Problem details:
The result should be every line of the listing that contains "mock".

Provided data:
____

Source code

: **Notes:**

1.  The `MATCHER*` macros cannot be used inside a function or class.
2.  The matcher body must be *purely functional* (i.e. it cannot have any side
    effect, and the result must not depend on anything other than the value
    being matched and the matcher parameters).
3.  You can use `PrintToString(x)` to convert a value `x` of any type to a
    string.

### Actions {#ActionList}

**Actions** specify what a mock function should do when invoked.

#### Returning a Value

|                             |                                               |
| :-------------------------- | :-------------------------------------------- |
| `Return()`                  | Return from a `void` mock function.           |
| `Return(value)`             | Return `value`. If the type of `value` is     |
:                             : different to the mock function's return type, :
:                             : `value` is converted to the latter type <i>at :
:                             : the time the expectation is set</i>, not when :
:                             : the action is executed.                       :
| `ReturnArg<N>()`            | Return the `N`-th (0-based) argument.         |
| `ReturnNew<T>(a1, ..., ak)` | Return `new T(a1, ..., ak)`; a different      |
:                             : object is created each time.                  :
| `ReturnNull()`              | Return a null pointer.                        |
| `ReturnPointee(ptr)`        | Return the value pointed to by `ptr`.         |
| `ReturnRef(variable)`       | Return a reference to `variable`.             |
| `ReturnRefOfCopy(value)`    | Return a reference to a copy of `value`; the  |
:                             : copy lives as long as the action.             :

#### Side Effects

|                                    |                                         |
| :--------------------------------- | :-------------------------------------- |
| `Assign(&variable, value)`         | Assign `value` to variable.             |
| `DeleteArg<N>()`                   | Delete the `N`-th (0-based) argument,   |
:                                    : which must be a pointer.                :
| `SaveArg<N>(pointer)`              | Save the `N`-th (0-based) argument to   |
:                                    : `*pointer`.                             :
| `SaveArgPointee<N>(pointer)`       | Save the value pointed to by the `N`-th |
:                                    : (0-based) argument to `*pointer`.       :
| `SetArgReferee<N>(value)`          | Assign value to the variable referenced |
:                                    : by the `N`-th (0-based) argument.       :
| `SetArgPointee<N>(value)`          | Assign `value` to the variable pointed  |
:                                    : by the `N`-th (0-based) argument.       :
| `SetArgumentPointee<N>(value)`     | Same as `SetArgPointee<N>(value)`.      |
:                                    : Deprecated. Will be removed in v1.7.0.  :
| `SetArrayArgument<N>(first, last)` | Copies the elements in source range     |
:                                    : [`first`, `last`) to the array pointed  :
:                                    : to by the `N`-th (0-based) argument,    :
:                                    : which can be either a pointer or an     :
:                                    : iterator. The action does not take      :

____

Answer to this task:
**Actions** specify what a mock function should do when invoked.
| `Return()`                  | Return from a `void` mock function.           |
:                             : different to the mock function's return type, :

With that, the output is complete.